**What this exercise asks**
- A) From the forum thread on loft perches, reproduce word for word the part that opens with the words containing "I've just built" and closes with "(Nov 13, 2008)".
- B) In the forum thread on loft perches, how many pairs and how many nest boxes does Jazzman say the new loft will have?

**Reading text**
..............................
# Perches or not?



## Jazzman (Dec 15, 2007)

I've just built a new 5' x 10' loft to house my old bird flyers. On each of the end walls ( which is the 5' dimension), I will have 6 nest boxes. On the 10' dimension there is a window which will have a sputnick. The birds will be flying natural, not widowhood. I thought I remembered reading that to encourage nest box possesiveness, there shouldn't be any perches. What do you think?


----------



## Crazy Pete (Nov 13, 2008)

Hi Jazzman

You may not need to build perches yet but when they have young they have to have a perch. Do you have more nest boxes than you have paires?
Dave


----------



## Jazzman (Dec 15, 2007)

Thanks for the reply. I'll be having 11 pairs with 12 boxes available. Each box will be 30" long, 14' high, and 16" deep. All young when weaned will be moved to a different young bird loft.


----------



## Charis (Feb 11, 2007)

I think you need perches.


----------



## MaryOfExeter (Sep 30, 2007)

Yep, definitely need perches. At least one perch per bird. If all they have is nest boxes to roost in, then you'd definitely need a nest box per bird. Perches take up less room, so I would say go with that


----------



## re lee (Jan 4, 2003)
..............................
**Source data**
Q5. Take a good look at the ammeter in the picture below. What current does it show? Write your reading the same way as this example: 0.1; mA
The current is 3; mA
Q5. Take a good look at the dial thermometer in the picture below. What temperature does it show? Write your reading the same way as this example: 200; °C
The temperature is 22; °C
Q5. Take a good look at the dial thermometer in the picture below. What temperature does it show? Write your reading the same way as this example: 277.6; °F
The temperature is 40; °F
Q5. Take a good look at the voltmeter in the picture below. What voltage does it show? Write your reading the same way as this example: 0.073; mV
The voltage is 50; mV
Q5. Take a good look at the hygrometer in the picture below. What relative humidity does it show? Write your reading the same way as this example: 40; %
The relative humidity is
..............................
**Answers per task**
- A)
I've just built a new 5' x 10' loft to house my old bird flyers. On each of the end walls ( which is the 5' dimension), I will have 6 nest boxes. On the 10' dimension there is a window which will have a sputnick. The birds will be flying natural, not widowhood. I thought I remembered reading that to encourage nest box possesiveness, there shouldn't be any perches. What do you think?


----------



## Crazy Pete (Nov 13, 2008)

- B) Jazzman will have 11 pairs with 12 nest boxes available.